TABLE 3: Distribution of individuals according to clinical form of leprosy, treatment and degree of disability. Fortaleza-CE, 2012.

Regarding the degree of physical disability detected at the diagnosis of the disease, the data revealed that all the patients had been evaluated for degree of initial physical disability. Of these, 313 (66.7%) presented Level 0; 101 (21.5%) Level 1; and 55 (11.8%) Level 2. In turn, the level of final physical disability, that is, after completion of the therapeutic regimen, 294 (62.7%) presented Level 0; 46 (9.8%) Level 1; 20 (4.3%) Level 2; and 109 (23.2%) did not make the test. See Table 3. According to information in the medical records, the absence of patients in the final physical evaluation was due to a variety of reasons, among them non-attendance, abandonment of treatment, transference and death.

In this study, the high rates of cases with physical disability at the beginning and the end of treatment seem to show that leprosy diagnoses still occur late, contributing to prevalence of complications of this disease. Physical disabilities and deformities are among the main grievances caused by the disease. They may cause or endorse prejudice, as well as contribute to social exclusion and interfere with daily activities and work22.

When patients initiate the therapeutic regimen without any type of disability and when they stick to the guidelines of health professionals throughout the treatment, even if they are subject to clinical evolution of the disease, to immunological response to bacillus and to medication use, they are less likely to develop deformities and physical disabilities 23.

The decentralization of health actions in primary care allows greater access to the population. The change in the care model brought about a new paradigm related to the substitution of a model based on medical specialties by a model centered on health surveillance, with emphasis on individuals and families. Integral assistance to leprosy patients requires the organization of multidisciplinary teams in medium and high complexity primary care, so that they may provide care to each case within its needs and under the principles of equity and comprehensiveness24.
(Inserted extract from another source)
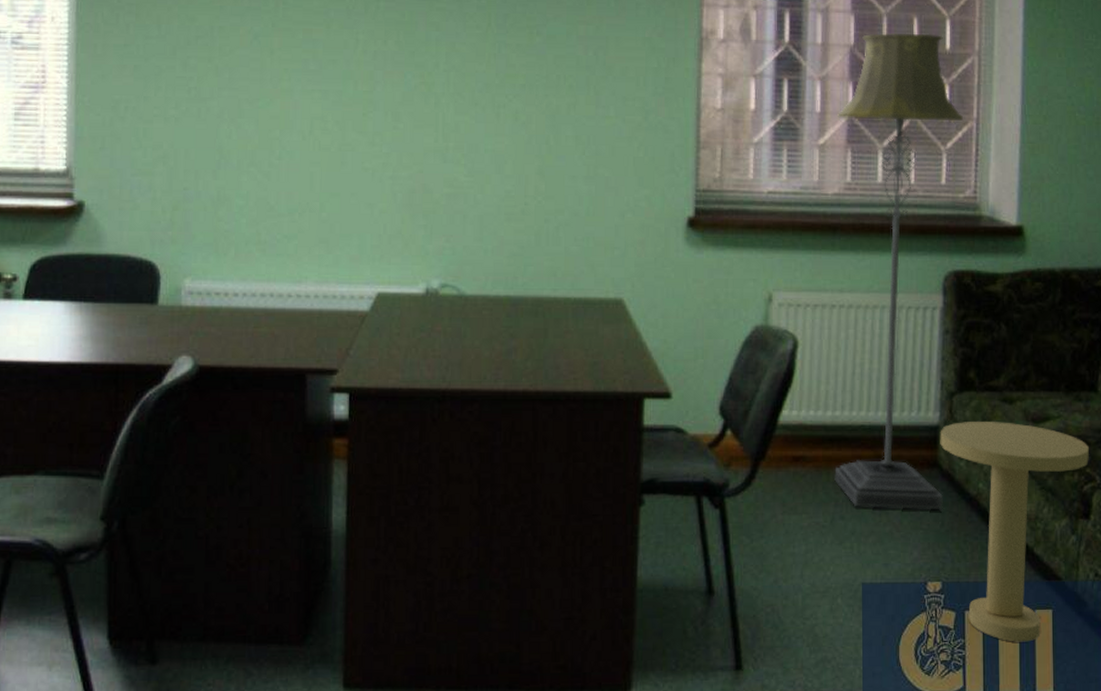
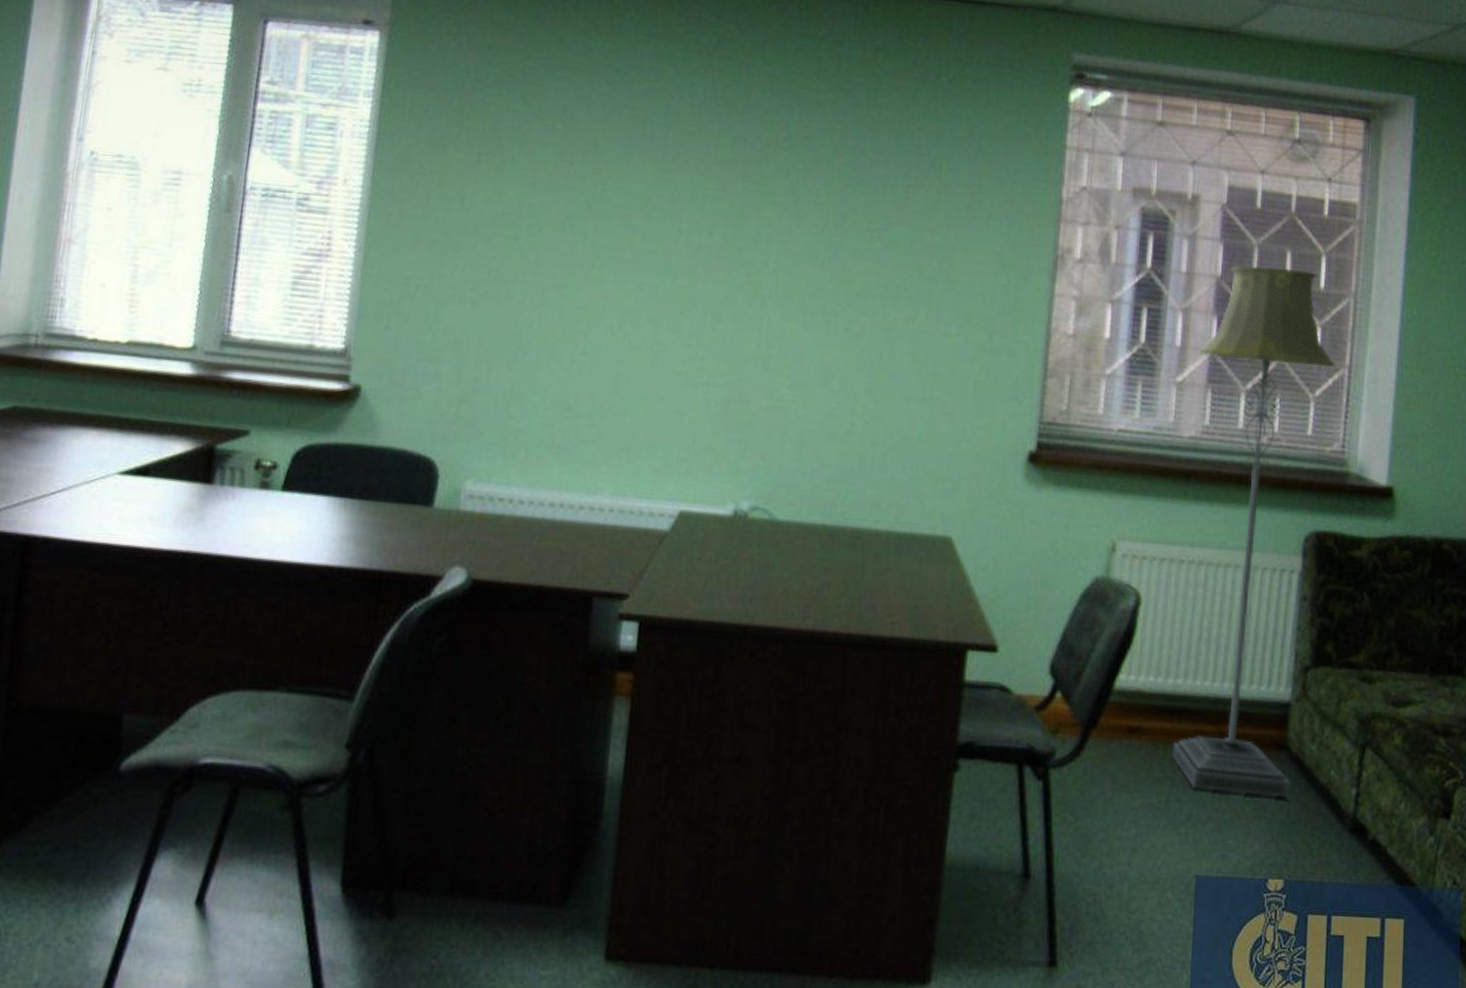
side table: present [940,422,1089,642] -> none [1290,700,1453,955]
As for patients' origin, it was noticed that 41 (8.9%) live in the Metropolitan Region, 363 (77.3%) live in Fortaleza, and only 65 (13.8%) live in the country side of the State of Ceará. I another study carried out in the city of Fortaleza/CE, the majority of patients came from the capital and from municipalities of the Metropolitan Region, representing 82% of registered cases25.

CONCLUSION

The male gender was more affected by leprosy than the female, especially by the most severe forms, and the mean age indicated economically active patients. The Dimorphic form of leprosy was the most incident.

Brown skinned people were majority in the sample, confirming the strong miscegenation of the population in the state of Ceará.

The low level of education observed in the majority of the cases was consistent with the predominance of occupations in service sectors whose tasks do not require qualification and result in low profitability.

The high percentage of physical disabilities at the beginning and at the end of the treatment indicates that encouragement to earlier diagnosis and improvement of the quality of health care are necessary.

The majority of patients came from peripheral regions of the city, where clusters of people live under precarious housing conditions associated with poor socioeconomic and cultural profile. A differentiated look is needed toward these places, as they consolidate characteristics of continuous outbreaks of disease transmission.

It is necessary to train health professionals for early diagnosis, treatment and follow-up of cases in basic health units, as well as to clarify the population about signs and symptoms of this disease and about the need to seek therapeutic treatment in order to prevent the appearance of disabilities.

The absence of statistical tests of association between variables represents a limitation of the study, as this prevents the identification of certain important characteristics as variables that could contribute to the incidence of leprosy cases in the State of Ceará.